However, Gill, in combination with Guo in view of Hanagandi, teaches the limitations:
performing a nonlinear operation on the output of the convolution layer to generate intermediate activation data; (Gill, [0133] “Forming a repeated convolutional application layer through one or more sub-layers may provide additional benefits in implementations of repeated convolution-based attention modules (including parallel repeated convolution-based attention modules as described below). For example, each sub-layer may enable the implementation to further add complexity and/or non-linearity to the module.”) and providing the intermediate activation data as an input to a second convolution layer in the elastic bottleneck block. (Gill, [0117] “the attention module output may be produced and provided as input to a subsequent repeated convolution-based attention module for further processing.” [0118] “… for applying the attention module output to a remaining neural network processing layer. In some embodiments, the remaining neural network processing layer may include one or more convolutional application layer(s), pooling layer(s), non-linearity layer(s), ….”)
Accordingly, at the effective filing date, it would have been prima facie obvious to one ordinarily skilled in the art to modify the combination of Guo and Hanagandi to incorporate the repeated convolution-based attention module as taught by Gill. One would have been motivated to make such a combination in order to utilizes a simplified structure that can be implemented in resource constrained environments, including systems with constrained processing resources, memory resources, networking resources, or the like. Doing so would enable improved performance on edge devices that are constrained by such computational resources (Gill [0031]& [0042]).
Regarding Original Claim 5, Guo in view of Hanagandi teaches the elements of claim 1 as outlined above.
Guo in view of Hanagandi does not appear to explicitly suggest:
wherein the number of loops does not change an input size or an output size of the elastic bottleneck block
However, Gill, in combination with Guo in view of Hanagandi, teaches the limitation:
wherein the number of loops does not change an input size or an output size of the elastic bottleneck block. (Gill, [0172] “In some such embodiments, the attention input data object remains unchanged. As such, computing resources are spared by executing the initial convolutional application layer only once, and augmenting the results with the output of each iteration of the repeated convolutional application layers.”)
The same motivation that was utilized for combining Guo, Hanagandi, and Gill, as set forth in claim 4, is equally applicable to claim 5.
Regarding Original Claim 16,
The claim recites substantially similar limitations as corresponding claim 4 and is rejected for similar reasons as claim 4 using similar teachings and rationale.

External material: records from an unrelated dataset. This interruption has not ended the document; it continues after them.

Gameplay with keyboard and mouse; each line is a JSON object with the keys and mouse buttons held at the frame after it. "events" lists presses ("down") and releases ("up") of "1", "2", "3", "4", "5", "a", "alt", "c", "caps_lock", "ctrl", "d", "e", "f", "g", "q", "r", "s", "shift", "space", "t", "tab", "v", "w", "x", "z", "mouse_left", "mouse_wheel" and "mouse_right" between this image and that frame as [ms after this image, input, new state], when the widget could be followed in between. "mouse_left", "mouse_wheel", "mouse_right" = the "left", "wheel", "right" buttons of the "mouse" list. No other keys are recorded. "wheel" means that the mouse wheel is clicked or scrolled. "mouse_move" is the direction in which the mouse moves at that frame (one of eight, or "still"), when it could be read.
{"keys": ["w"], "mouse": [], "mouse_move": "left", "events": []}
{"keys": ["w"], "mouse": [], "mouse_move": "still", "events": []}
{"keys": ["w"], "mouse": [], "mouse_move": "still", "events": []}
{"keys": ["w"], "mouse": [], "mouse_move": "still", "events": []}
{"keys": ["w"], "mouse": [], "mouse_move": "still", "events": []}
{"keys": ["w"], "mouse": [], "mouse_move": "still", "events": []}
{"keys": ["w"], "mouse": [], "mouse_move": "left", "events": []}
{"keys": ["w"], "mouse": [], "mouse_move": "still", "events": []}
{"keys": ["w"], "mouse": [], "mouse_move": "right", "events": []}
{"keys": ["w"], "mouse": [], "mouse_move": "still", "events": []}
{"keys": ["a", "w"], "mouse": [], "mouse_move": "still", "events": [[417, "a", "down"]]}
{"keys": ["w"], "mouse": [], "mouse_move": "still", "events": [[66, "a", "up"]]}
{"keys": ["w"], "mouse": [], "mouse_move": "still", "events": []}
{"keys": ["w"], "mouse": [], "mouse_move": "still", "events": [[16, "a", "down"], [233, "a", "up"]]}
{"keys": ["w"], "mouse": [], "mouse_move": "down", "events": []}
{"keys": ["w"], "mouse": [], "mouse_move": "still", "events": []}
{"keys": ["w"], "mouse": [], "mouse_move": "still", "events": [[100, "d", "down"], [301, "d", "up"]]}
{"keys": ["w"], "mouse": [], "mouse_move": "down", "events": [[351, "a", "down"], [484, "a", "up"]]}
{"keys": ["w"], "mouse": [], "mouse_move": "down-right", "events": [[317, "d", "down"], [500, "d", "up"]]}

Regarding Original Claim 17,
The claim recites substantially similar limitations as corresponding claim 5 and is rejected for similar reasons as claim 5 using similar teachings and rationale.
Regarding New Claim 34,
The claim recites substantially similar limitations as corresponding claim 5 and is rejected for similar reasons as claim 5 using similar teachings and rationale.
Claim(s) 6, 18, and 35 are rejected under 35 U.S.C. 103 as being unpatentable over Guo in view of Hanagandi as outlined above, and further in view of Zhong et al., (Pub. No.: CN 111416743 A).
Regarding Original Claim 6, Guo in view of Hanagandi teaches the elements of claim 1 as outlined above.
Guo in view of Hanagandi does not appear to explicitly describe the claim limitations:
loading bottleneck block configuration data; and configuring a plurality of convolution layers of the elastic bottleneck block based on the bottleneck block configuration data, wherein: the plurality of convolution layers includes the convolution layer, the bottleneck block configuration data configures a loop parameter for each respective layer of the plurality of convolution layers, and the bottleneck block configuration data configures an input size and an output size for each convolution layer of the plurality of convolution layers.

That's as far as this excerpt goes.